The all-region DVD is the same concert as Jazz 1 Sverige ‘72, but here viewers can see Sevda’s interaction. The color set-up is well presented and the clarity of the older, pre-digital film is engaging: there is some video streaking where studio lights glare off the brass instruments but it does not detract from the presentation. The three-camera arrangement provides motile and mobile images. The cameras pan, zoom in to tight close-ups on all instruments, and long shots display the band and the sparse television studio audience. The Dolby 2.0 sound is clear and crisp. Hippie-era clothing and haircuts timestamp the proceedings, but the only negative visual is a very young rather spastic dancing girl who can be spotted at the edge of the stage in the wide shots: an odd complement to the show. There is also a brief, annoying audio buzz during the closing credits.

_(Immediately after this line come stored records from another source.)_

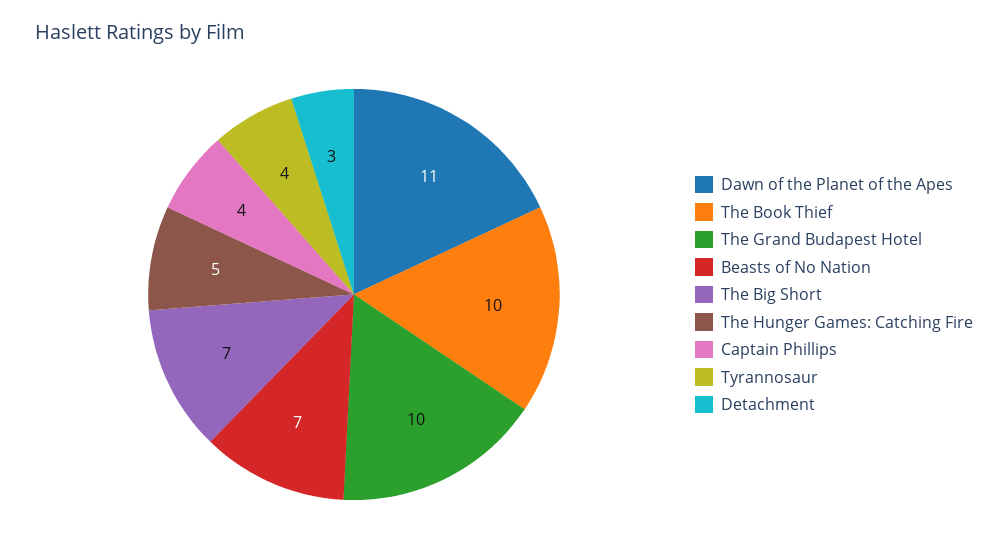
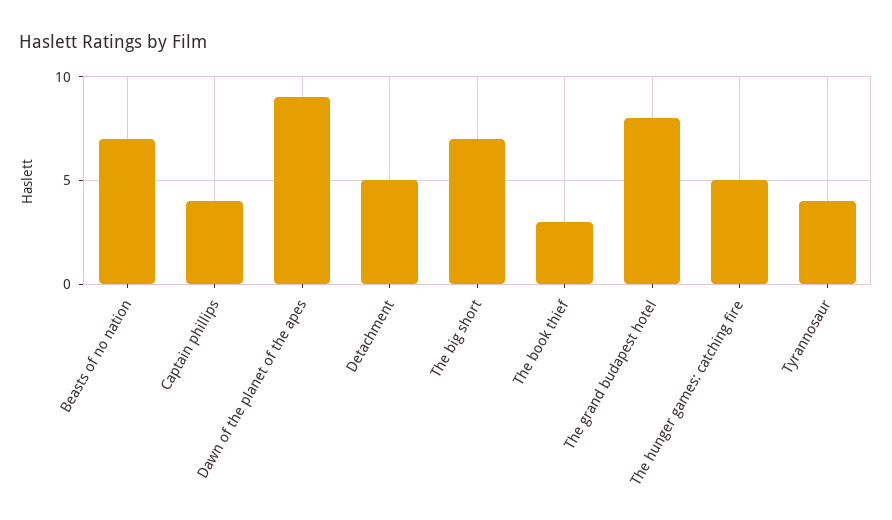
Dawn of the Planet of the Apes: 11 -> 9
The Book Thief: 10 -> 3
The Grand Budapest Hotel: 10 -> 8
Detachment: 3 -> 5

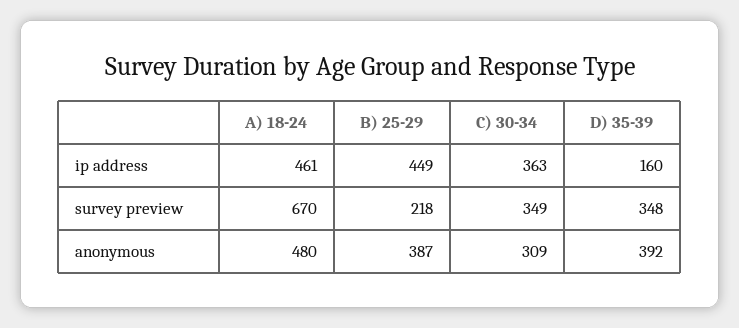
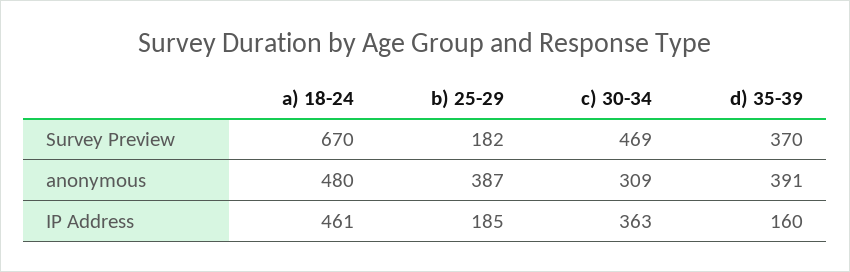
B) 25-29, ip address: 449 -> 185
B) 25-29, survey preview: 218 -> 182
C) 30-34, survey preview: 349 -> 469
D) 35-39, survey preview: 348 -> 370
D) 35-39, anonymous: 392 -> 391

Although the Sevda boxed set was released late last year, the collection probably fell well under the radar of most jazz fans, so this is a good time to reappraise or discover Sevda’s contributions to jazz and to what Don Cherry dubbed world music (in which he meant jazz which tapped musical resources outside of the jazz norm). The group’s history and chronology are finely detailed in a 16-page booklet with liner notes, photographs and complete credits, as well as related text which accompany both CDs. For those interested, the Sevda musicians are still active. Falay split up Sevda but is still a part of Sweden’s ever-growing jazz scene and is a hero in Turkey. Okay Temiz sustains his wide-ranging musical horizons and is a prominent world music player who has worked in several idioms. Gunnar Bergsten is one of the top Scandinavian baritone saxophonists and is a respected composer, soloist and leader. Ove Gustafsson has maintained his presence in the Swedish jazz community, with credits on numerous jazz releases.

TrackList:
CD 1: Taksim; Hicaz Dolap; Tamzara; Batum; Karadeniz; Makadonya; Çifte Telli; Karşilama.
CD 2: Taksim; Misket; Ya Mustafa; Çifte Telli; Köçekce; Oyun Havasi; Çadirimin üstüne; Karşilama; Çadirimin üstüne (da capo); Naciye; Kürt Ali.